'Nothing to fear' - Lucy Powell argues Jeremy Corbyn can be beaten in leadership battle
A senior Labour MP has argued the party has “nothing to fear” if Jeremy Corbyn is on the ballot in a leadership contest, claiming the left-winger is shedding membership support.
Lucy Powell said backing from the membership base that installed the leader last September was “falling - and falling very quickly indeed”.
Her comments come as a crunch meeting with Labour bosses, that will dictate the next steps for the embattled leader, gets underway.
The party’s ruling National Executive Committee will this afternoon decide whether Mr Corbyn will be automatically on the ballot paper or not in a leadership election.
Former shadow business secretary Angela Eagle has already launched her challenge to Mr Corbyn, while former shadow work and pensions secretary Owen Smith is expected to do the same.
Critics argue Labour rules dictate Mr Corbyn needs the support of 51 Labour MPs and MEPs in order to be on the ballot - but his supporters dispute the claim.
Speaking today, former shadow education secretary Ms Powell - who quit her role alongside more than 60 others in protest at Mr Corbyn’s leadership - said he could be beaten regardless.
“I think the support for him amongst party members is falling - and is falling very quickly indeed if you look at the polling that is happening amongst party members, amongst trade union affiliates, what’s coming up from the grassroots,” she told the BBC’s Daily Politics.

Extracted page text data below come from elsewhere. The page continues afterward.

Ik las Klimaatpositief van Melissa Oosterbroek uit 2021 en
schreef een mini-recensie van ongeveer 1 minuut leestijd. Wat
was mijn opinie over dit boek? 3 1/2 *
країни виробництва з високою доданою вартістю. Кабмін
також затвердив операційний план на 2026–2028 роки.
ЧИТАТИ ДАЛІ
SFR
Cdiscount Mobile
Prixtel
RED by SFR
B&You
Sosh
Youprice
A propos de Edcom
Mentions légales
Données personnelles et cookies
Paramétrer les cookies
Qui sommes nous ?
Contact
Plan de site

She added: “I’ve had many, many emails and phone calls from people who voted for Jeremy last year who now think that it is untenable that he can continue without the support of his parliamentary colleagues.”

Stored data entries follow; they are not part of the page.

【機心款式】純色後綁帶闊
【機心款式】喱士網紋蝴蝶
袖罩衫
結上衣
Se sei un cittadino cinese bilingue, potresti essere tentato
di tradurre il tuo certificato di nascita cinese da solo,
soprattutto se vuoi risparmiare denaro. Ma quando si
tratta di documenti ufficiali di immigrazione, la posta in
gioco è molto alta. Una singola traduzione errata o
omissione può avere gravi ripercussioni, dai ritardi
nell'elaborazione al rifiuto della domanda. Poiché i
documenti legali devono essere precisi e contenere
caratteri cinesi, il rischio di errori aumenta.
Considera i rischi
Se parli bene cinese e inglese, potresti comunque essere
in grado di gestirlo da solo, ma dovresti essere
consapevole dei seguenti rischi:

However she argued the Labour rulebook was “pretty clear” that Mr Corbyn should be excluded from the ballot unless he could secure the nominations.

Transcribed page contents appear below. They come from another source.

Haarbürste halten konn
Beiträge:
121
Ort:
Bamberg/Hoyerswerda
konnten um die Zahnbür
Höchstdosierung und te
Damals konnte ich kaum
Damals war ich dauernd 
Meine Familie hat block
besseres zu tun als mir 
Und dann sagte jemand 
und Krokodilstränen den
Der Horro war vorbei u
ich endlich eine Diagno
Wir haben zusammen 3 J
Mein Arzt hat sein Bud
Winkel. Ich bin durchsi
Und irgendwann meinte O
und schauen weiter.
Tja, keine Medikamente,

She added that those who made the rules “would have never imagined a circumstance where a leader of the Labour party was seeking to continue on the basis of having less than 20% support of his MPs”.
Elsewhere, Lord Collins, who helped write the current Labour rules, said all candidates - including the leader - must “meet the test of eligibility” by securing the nominations.
The peer, who was Labour’s general secretary in 2010, told Radio 4's World at One the rule was designed to ensure any elected leader had significant support among the parliamentary party.
But lawyers for the Unite union have argued it was “crystal clear” the need for 20% support of MPs and MEPs was for challengers but not the incumbent.
The union says Mr Corbyn must be on the ballot paper and has made clear legal action will be sought if not.
Meanwhile, reports have surfaced that an aide to Mr Corbyn tried to sack critic and MP Jon Ashworth from the NEC last night - but the move was overruled by the Shadow Cabinet.
Mr Corbyn has refused to quit as leader despite more than 60 shadow ministers resigning the Labour frontbench in an attempt to force him out, plus an overwhelming vote of no confidence from his own MPs.
Veteran left-winger Paul Flynn has apparently become the latest of Mr Corbyn’s MPs to call for him to quit.
Launching her bid to topple Mr Corbyn yesterday, Ms Eagle argued the embattled leader was unable to “provide the leadership” to win a general election.